◆ **What the task requires**:
Working through the records below, count the lines that include "SQUARE". The reply is that number alone.

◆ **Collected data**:
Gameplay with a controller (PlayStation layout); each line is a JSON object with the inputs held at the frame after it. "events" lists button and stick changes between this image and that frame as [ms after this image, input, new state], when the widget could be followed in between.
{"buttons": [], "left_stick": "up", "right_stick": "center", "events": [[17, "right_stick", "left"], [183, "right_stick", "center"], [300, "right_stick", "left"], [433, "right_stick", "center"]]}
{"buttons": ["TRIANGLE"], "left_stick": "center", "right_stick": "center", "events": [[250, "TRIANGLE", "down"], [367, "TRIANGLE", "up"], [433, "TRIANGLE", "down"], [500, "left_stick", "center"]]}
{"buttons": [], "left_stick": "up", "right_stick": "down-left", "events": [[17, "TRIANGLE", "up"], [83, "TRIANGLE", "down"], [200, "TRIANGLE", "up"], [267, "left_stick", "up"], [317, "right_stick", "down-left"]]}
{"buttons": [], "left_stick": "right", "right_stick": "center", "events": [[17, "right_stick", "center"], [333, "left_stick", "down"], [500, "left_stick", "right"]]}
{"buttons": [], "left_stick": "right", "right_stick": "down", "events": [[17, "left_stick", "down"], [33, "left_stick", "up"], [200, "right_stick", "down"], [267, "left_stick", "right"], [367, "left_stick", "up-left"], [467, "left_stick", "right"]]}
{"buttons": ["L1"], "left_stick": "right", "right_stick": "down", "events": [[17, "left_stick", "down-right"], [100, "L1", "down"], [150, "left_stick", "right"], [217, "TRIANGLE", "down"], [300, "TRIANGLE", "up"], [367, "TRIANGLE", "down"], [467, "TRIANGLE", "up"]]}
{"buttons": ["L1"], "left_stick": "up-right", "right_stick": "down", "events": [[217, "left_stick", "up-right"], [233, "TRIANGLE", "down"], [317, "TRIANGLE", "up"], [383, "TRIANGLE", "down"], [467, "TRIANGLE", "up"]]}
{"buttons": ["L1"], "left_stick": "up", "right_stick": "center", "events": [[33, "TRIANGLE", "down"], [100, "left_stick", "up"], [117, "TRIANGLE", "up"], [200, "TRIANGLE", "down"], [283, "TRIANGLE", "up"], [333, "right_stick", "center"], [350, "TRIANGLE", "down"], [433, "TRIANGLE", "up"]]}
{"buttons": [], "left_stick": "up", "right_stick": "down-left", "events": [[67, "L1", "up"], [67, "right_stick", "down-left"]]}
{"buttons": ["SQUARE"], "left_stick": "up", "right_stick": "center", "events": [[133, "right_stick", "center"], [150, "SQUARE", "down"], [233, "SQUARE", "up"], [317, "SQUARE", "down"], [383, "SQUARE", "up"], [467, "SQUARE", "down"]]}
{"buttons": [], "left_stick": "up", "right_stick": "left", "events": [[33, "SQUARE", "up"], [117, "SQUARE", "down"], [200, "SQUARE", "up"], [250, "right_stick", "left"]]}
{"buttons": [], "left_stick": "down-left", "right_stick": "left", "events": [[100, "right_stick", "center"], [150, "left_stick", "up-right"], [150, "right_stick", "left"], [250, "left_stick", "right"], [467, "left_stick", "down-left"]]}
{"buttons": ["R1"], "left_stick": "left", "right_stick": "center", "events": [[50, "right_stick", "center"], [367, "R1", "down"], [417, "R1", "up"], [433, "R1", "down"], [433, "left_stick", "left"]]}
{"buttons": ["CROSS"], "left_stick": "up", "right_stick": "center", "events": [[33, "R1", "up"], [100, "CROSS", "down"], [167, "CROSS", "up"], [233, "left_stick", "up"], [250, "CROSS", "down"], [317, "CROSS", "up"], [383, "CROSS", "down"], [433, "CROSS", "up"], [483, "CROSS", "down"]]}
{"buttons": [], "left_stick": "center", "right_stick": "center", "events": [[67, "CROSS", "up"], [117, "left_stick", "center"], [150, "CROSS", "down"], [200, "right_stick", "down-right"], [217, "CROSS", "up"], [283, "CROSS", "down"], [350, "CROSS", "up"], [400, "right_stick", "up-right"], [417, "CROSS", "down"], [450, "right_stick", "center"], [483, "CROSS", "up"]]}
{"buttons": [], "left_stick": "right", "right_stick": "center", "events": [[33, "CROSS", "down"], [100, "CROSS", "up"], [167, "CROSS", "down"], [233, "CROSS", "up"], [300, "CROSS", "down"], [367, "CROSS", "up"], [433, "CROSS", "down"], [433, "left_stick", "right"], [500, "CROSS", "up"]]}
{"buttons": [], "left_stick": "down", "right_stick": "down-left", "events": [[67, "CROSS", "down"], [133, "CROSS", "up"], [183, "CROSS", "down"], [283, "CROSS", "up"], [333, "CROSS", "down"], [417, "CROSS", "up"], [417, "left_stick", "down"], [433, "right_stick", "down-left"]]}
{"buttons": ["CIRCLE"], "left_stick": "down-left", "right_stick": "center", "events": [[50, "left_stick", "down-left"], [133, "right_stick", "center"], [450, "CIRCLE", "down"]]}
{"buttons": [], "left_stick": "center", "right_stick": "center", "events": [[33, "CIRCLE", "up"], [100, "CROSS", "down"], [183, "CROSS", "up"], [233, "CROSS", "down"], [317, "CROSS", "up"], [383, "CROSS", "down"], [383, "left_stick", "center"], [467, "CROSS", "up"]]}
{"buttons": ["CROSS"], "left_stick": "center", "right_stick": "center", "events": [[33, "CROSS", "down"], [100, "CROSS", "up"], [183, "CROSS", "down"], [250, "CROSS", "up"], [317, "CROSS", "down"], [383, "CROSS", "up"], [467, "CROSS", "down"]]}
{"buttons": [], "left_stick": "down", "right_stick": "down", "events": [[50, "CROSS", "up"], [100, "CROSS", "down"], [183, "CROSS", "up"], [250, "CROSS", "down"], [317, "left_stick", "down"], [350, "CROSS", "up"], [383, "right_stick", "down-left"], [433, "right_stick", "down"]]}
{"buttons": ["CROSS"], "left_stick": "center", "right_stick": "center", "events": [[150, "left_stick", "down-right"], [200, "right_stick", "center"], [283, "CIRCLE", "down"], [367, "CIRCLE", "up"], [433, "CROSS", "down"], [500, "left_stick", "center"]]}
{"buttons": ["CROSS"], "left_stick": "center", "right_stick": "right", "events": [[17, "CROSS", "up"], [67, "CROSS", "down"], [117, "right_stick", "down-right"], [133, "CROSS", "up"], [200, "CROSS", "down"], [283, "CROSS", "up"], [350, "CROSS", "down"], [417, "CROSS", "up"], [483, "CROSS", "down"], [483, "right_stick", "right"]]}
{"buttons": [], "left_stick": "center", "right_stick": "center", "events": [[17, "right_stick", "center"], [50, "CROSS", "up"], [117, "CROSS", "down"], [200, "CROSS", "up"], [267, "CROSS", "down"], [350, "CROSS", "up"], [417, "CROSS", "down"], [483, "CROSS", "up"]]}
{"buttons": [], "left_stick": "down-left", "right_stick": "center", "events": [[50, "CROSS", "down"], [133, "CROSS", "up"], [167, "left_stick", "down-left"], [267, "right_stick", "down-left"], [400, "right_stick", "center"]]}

◆ **Exercise solution**:
2